I’m mourning the opportunity for Alberta to return to an appreciation of evidence and informed consent, if not outright solutions to the crisis. I’m mourning my stress levels.

But soon, we’ll have to return our attention forward. It should be clear by now that this province has become Canada’s test kitchen for harmful drug policy ideas. Like it or not, this is a political struggle.

In recognizing this, we must identify the folks that are profiting from these harms, to organize ourselves and isolate them from our systems. This will become increasingly difficult, if not impossible, as the UCP advance their forced abstinence agenda, stripping choice from the people most impacted by drug dysregulation.

There are a number of such people. How closely is Take Back Alberta, who got Danielle Smith into power as leader and then seemed to drive this re-election campaign, connected to the billionaire(s) of Pacific Prosperity Network? How do Poilievre’s latest propaganda campaigns, timed so perfectly with Aaron Gunn and his “documentary” work, fit into the picture? What are their connections with abstinence-based recovery organizations?

I invite you to reply to this and add your own resources to be compiled into a larger network diagram.

In Vancouver, Kent Clark has done tremendous work connecting some of the profiteers. But the links run across the border. Be sure to follow Emily Mills in San Francisco as she unravels them and follows the money.

From Alberta, Jeremy Appel is also watching dollars move from government to abstinence organizations and possibly even into American astroturf lobbying groups. Duncan Kinney has shown the receipts that minors are being harmed in certain [name redacted] forced abstinence settings.

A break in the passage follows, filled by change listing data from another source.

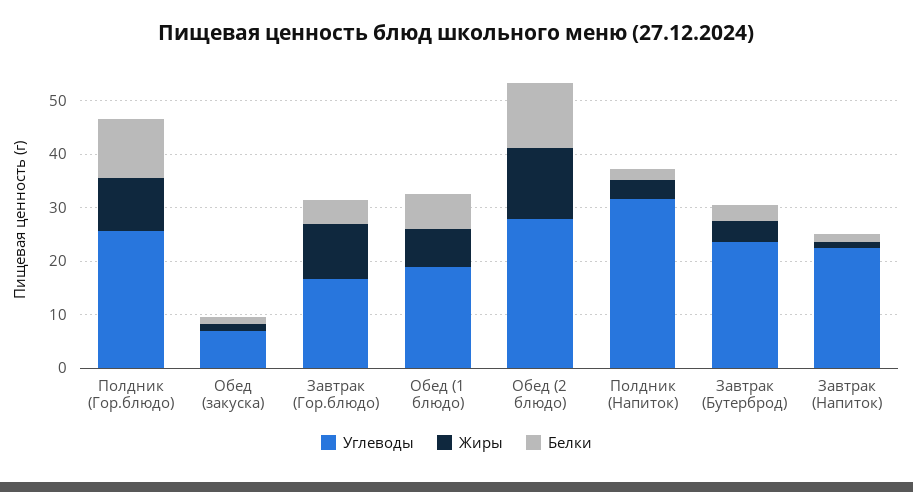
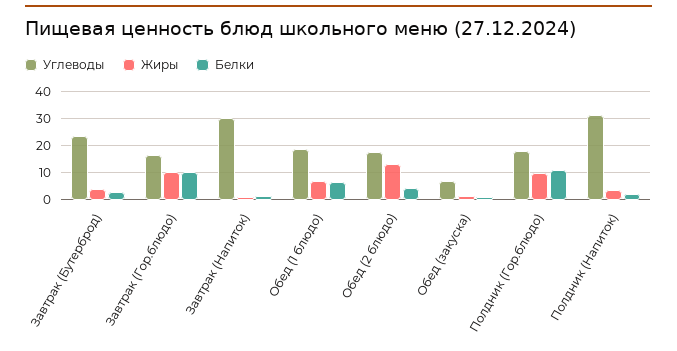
Углеводы, Полдник (Гор.блюдо): 26 -> 17.5
Белки, Завтрак (Гор.блюдо): 4 -> 10
Углеводы, Обед (2 блюдо): 28 -> 17.5
Белки, Обед (2 блюдо): 12 -> 5
Углеводы, Завтрак (Напиток): 22 -> 30

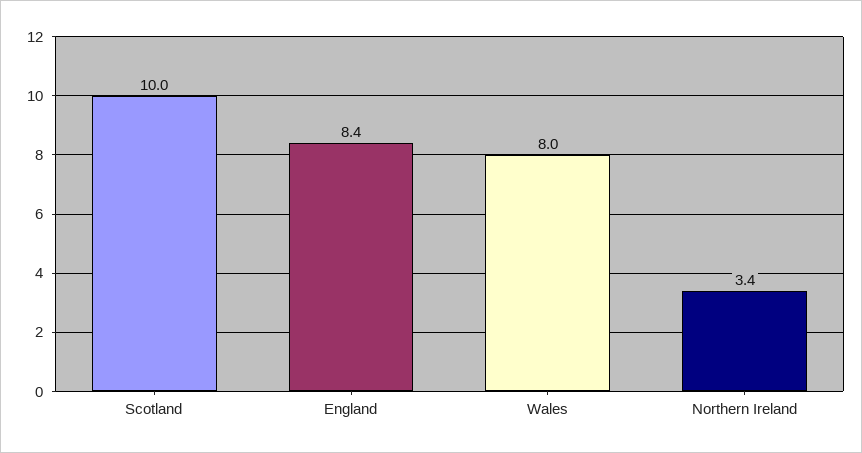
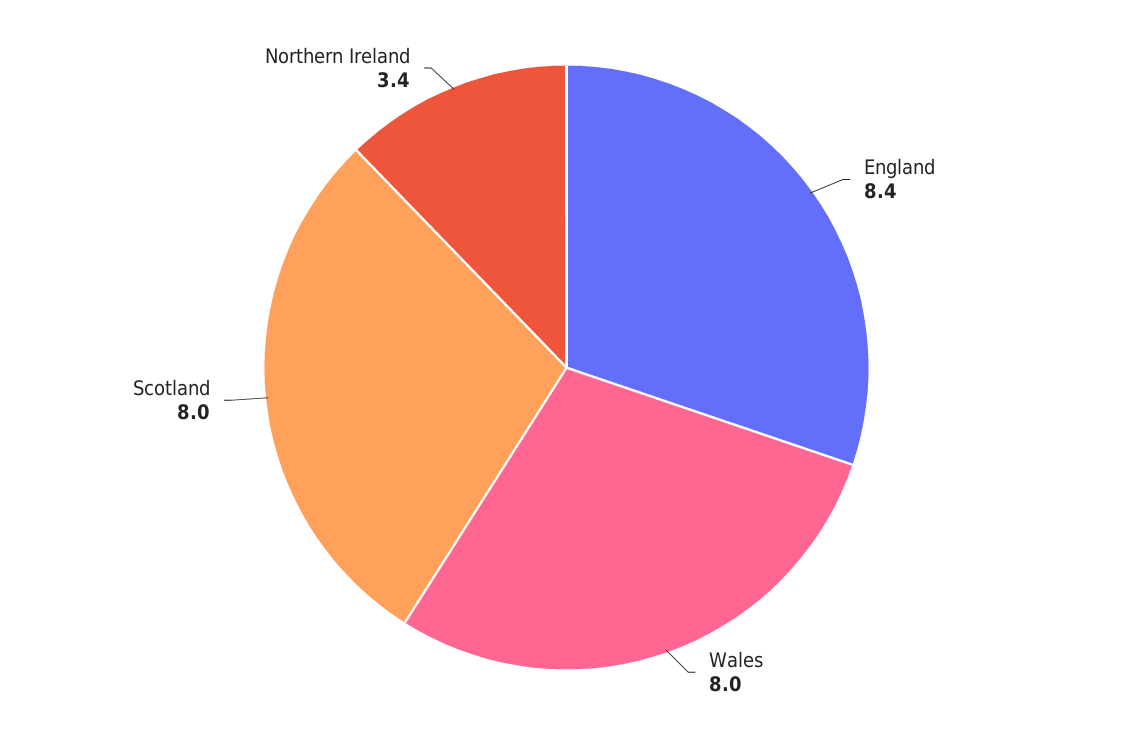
Scotland: 10 -> 8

Personally, I believe a central hub of political legitimization and resource exchange is the Alberta Recovery Conference and its satellites. We need good journalists digging up speaker fees, donations and other receipts on these privately run, publicly funded forums.

But what happens if the UCP’s Compassionate Intervention Act legislates a framework to force people into abstinence?

We’ll need to be ready with a legal challenge. That requires money and more people willing to stand against the government.

We will need to be more organized: no more rallies with thirty or forty people. We need to connect with climate activists, worker movements, LGBTQ2S+ defenders, police accountability groups and more — show up when they need us and ask for the same in return, because it’s all the same fight against the alt-right.

We’ll need creative, bold ideas brought in through new partnerships.

Stories can move others to action. If you have one that might be of public interest, now is the time to get it out there. This can be done safely if you need anonymity — if so, it may require multiple people to validate.

So gather your receipts and your people. Consider your safety. Reach out to someone in the advocacy world — I’m happy to help where I can.

Time is not on our side: we are entering perhaps the biggest drug poisoning wave yet.

Mourn first, then let’s look ahead together.